Question

The RMS speeds of \( \mathrm{H_2} \) and \( \mathrm{O_2} \) gases are the same. If the temperature of \( \mathrm{O_2} \) gas is \(23^\circ\mathrm{C}\), find the temperature of \( \mathrm{H_2} \) gas.

• A. \(18.5\ \mathrm{K}\)
• B. \(2.5^\circ\mathrm{C}\)
• C. \(18^\circ\mathrm{C}\)
• D. \(164\ \mathrm{K}\)

Hint:

If RMS speeds are equal: \[ T \propto M \] Always convert temperature into Kelvin before substituting in gas equations.

Answer 1

The Correct Option is A

To solve the problem, we need to use the concept of Root Mean Square (RMS) speed for gases, which is derived from the kinetic theory of gases.

The RMS speed, \( v_{\text{rms}} \), of a gas is given by the formula: 

\(v_{\text{rms}} = \sqrt{\frac{3kT}{m}}\)

where:

• \(k\) is the Boltzmann constant.
• \(T\) is the absolute temperature in Kelvin.
• \(m\) is the mass of a molecule of the gas.

Given that the RMS speeds of \(\mathrm{H_2}\) and \(\mathrm{O_2}\) gases are the same, we have:

\(\sqrt{\frac{3kT_{\mathrm{H_2}}}{m_{\mathrm{H_2}}}} = \sqrt{\frac{3kT_{\mathrm{O_2}}}{m_{\mathrm{O_2}}}}\)

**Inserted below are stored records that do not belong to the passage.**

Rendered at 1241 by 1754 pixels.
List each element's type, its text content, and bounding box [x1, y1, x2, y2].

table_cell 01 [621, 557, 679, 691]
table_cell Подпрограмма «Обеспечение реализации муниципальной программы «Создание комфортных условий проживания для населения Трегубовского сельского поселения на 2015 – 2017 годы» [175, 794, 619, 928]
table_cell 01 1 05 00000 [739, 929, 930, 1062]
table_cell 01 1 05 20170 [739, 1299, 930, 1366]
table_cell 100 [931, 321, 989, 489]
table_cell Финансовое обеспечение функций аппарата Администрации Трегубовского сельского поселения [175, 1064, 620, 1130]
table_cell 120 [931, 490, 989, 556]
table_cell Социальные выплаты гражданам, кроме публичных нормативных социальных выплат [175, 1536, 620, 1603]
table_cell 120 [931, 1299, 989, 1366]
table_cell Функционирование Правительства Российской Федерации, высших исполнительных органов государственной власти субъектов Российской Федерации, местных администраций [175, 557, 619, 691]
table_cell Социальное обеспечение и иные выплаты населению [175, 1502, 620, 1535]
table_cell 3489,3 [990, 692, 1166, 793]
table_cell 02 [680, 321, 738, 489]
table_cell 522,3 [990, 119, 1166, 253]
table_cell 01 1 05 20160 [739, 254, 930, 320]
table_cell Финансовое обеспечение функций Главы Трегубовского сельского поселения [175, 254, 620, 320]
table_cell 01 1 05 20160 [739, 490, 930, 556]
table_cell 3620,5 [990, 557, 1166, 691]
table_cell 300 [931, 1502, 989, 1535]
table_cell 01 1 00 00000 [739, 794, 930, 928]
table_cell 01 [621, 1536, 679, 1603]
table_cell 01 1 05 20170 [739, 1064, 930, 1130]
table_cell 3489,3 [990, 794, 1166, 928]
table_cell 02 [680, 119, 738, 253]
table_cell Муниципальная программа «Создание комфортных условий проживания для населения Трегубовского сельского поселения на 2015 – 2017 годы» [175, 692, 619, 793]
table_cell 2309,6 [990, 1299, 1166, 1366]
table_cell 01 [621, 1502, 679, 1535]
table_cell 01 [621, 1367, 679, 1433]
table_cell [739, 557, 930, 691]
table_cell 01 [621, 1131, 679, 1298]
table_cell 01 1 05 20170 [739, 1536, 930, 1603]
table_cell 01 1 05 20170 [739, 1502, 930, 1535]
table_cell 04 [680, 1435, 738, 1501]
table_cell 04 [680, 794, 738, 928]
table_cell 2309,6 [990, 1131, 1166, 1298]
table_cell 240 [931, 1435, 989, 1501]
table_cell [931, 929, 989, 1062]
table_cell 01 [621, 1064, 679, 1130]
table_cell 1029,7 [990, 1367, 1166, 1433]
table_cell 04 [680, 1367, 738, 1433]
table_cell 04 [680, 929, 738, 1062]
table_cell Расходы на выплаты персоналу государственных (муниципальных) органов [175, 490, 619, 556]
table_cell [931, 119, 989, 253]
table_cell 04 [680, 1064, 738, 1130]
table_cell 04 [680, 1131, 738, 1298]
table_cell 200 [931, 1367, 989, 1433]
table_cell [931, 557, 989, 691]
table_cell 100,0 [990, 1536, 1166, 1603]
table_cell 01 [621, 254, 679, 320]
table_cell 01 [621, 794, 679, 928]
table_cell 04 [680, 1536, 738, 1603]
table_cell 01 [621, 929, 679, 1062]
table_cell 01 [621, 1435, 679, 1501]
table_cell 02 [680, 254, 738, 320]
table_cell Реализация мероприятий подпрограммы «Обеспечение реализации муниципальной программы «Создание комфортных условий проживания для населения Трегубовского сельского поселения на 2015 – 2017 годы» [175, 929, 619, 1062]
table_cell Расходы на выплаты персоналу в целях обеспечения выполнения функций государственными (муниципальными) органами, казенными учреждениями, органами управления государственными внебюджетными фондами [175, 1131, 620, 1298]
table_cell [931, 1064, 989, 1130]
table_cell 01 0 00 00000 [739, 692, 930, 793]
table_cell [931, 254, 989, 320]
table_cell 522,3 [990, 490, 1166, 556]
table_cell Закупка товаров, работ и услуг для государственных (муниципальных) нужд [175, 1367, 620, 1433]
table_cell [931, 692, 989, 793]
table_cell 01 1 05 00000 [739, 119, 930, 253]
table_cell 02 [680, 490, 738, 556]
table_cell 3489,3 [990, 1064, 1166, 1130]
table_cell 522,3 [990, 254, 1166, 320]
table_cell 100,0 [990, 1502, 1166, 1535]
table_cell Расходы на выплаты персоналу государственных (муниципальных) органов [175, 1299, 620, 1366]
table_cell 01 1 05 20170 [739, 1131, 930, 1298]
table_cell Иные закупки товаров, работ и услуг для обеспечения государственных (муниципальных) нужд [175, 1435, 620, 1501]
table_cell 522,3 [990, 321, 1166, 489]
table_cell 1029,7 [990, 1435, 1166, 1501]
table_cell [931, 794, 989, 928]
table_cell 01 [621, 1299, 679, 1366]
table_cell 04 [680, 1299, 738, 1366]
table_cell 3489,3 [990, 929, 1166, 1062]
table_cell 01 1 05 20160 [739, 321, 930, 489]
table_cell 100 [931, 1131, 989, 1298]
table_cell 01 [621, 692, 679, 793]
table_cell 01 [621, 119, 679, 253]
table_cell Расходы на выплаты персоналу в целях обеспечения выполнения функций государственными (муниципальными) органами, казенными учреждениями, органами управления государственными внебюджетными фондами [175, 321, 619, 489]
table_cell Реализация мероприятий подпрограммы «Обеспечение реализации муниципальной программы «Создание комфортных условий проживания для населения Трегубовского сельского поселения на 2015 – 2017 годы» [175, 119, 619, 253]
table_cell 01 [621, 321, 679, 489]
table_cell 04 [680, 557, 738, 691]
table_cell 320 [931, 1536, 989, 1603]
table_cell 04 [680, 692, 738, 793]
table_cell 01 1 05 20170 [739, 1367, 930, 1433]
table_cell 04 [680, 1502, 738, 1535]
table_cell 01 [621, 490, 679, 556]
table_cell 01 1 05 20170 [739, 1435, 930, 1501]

By canceling out the common terms and squaring both sides, we get:

\(\frac{T_{\mathrm{H_2}}}{m_{\mathrm{H_2}}} = \frac{T_{\mathrm{O_2}}}{m_{\mathrm{O_2}}}\)

Rearranging gives:

\(T_{\mathrm{H_2}} = T_{\mathrm{O_2}} \cdot \frac{m_{\mathrm{H_2}}}{m_{\mathrm{O_2}}}\)

Let's plug in the known values:

• Temperature of \(\mathrm{O_2}\) gas: \(T_{\mathrm{O_2}} = 23^\circ\mathrm{C} = 296\ \mathrm{K}\).
• Molar mass of \(\mathrm{H_2}\): 2 g/mol.
• Molar mass of \(\mathrm{O_2}\): 32 g/mol.

Substitute these values into the equation:

\(T_{\mathrm{H_2}} = 296\ \mathrm{K} \times \frac{2\ \mathrm{g/mol}}{32\ \mathrm{g/mol}}\)

Simplifying, we find:

\(T_{\mathrm{H_2}} = 296\ \mathrm{K} \times \frac{1}{16} = 18.5\ \mathrm{K}\)

Thus, the temperature of the \(\mathrm{H_2}\) gas is \(18.5\ \mathrm{K}\).